Il y a longtemps que je n’ai pas sévi dans la rubrique « le verre et la casserole ».
@ Lavande – Les treize canons, ça marche aussi contre le redoutable virus. Ce n’est pas encore agréé par la médecine officielle car on ne sait pas, en fait, si ce sont les 13 canons ou les 12 châtaignes qui font vraiment de l’effet. Des essais sont en cours dans les laboratoires charbinois…

sophie Says:

25 novembre 2009 at 21:56.

Malgré mon âge certain, je ramasse encore des marrons, lisses et brillants comme l’acajou. J’aime en avoir quelques-uns dans la poche. A les caresser, je me sens encore une âme d’enfant!
Ici, en milieu urbain, on arrache les vieux marronniers pour les remplacer par des variétés stériles! Les marrons abîment les voitures en tombant… On n’arrête pas le progrès!

Lavande Says:

26 novembre 2009 at 18:34.

Quelle tristesse, Sophie.
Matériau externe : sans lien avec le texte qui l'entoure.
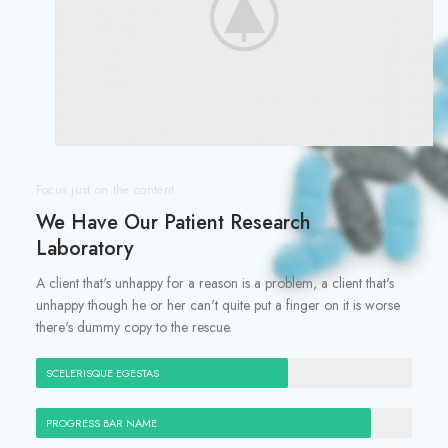
Focus just on the content
We Have Our Patient Research
Laboratory
A client that's unhappy for a reason is a problem, a client that's
unhappy though he or her can't quite put a finger on it is worse
there's dummy copy to the rescue.
SCELERISQUE EGESTAS
PROGRESS BAR NAME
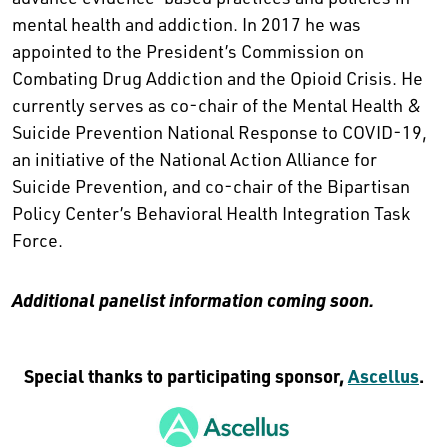
mental health and addiction. In 2017 he was
appointed to the President’s Commission on
Combating Drug Addiction and the Opioid Crisis. He
currently serves as co-chair of the Mental Health &
Suicide Prevention National Response to COVID-19,
an initiative of the National Action Alliance for
Suicide Prevention, and co-chair of the Bipartisan
Policy Center’s Behavioral Health Integration Task
Force.
Additional panelist information coming soon.
Special thanks to participating sponsor,
Ascellus
.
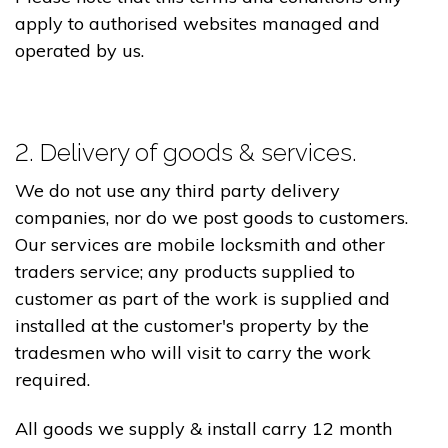
apply to authorised websites managed and
operated by us.
2. Delivery of goods & services.
We do not use any third party delivery
companies, nor do we post goods to customers.
Our services are mobile locksmith and other
traders service; any products supplied to
customer as part of the work is supplied and
installed at the customer's property by the
tradesmen who will visit to carry the work
required.
All goods we supply & install carry 12 month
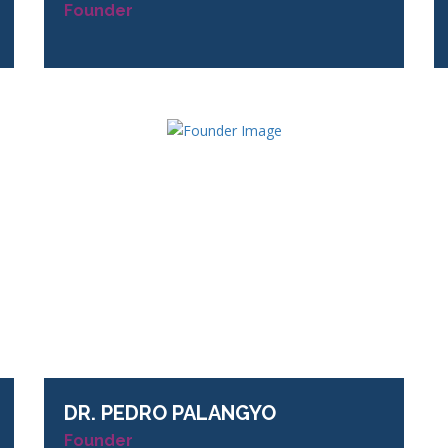
Founder
DR.
PEDRO PALANGYO
Founder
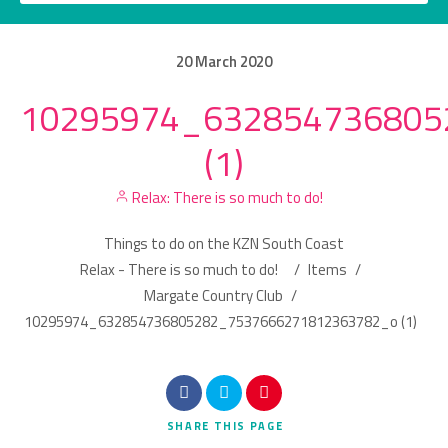
20
March
2020
10295974_632854736805
Category
(1)
Location
Relax: There is so much to do!
Things to do on the KZN South Coast
Relax - There is so much to do!
/
Items
/
Margate Country Club
/
10295974_632854736805282_7537666271812363782_o (1)
Search
SHARE
THIS PAGE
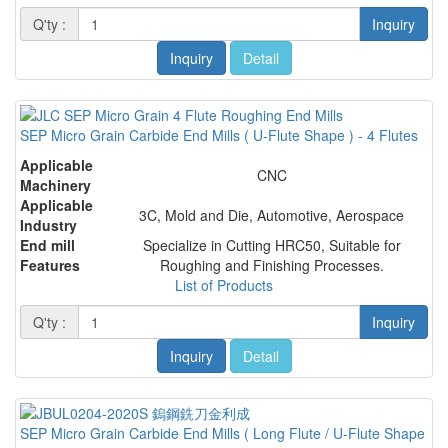
Q'ty :
Inquiry
Inquiry
Detail
SEP Micro Grain Carbide End Mills ( U-Flute Shape ) - 4 Flutes
Applicable
CNC
Machinery
Applicable
3C, Mold and Die, Automotive, Aerospace
Industry
End mill
Specialize in Cutting HRC50, Suitable for
Features
Roughing and Finishing Processes.
List of Products
Q'ty :
Inquiry
Inquiry
Detail
SEP Micro Grain Carbide End Mills ( Long Flute / U-Flute Shape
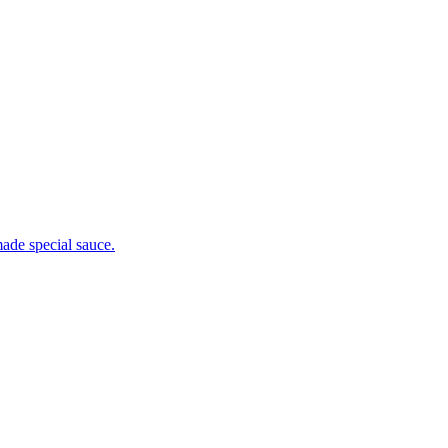
ade special sauce.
Je me souviens quand j’étais toute petite je trouvais les marrons si beaux que j’en ramassais tout le long du chemin pour les offrir à la maîtresse, qui croulant sous les kilos de cadeaux analogues, avait quand même la gentillesse de s’émerveiller.

Lavande Says:

26 novembre 2009 at 18:45.

Répondant à Sophie, j’ai eu la curiosité d’aller voir son blog:eh bien, je vous le conseille!
Les voyages en particulier sont très sympas.

Paul Says:

26 novembre 2009 at 19:14.

C’est pour cela que son blog, « le jardin c’est tout » figure depuis pas mal de temps dans la liste des liens permanents, colonne de droite ! La recommandation vaut toujours ! La série de chroniques sur les jardins italiens est effectivement fort intéressante et Sophie a le don de dénicher des merveilles.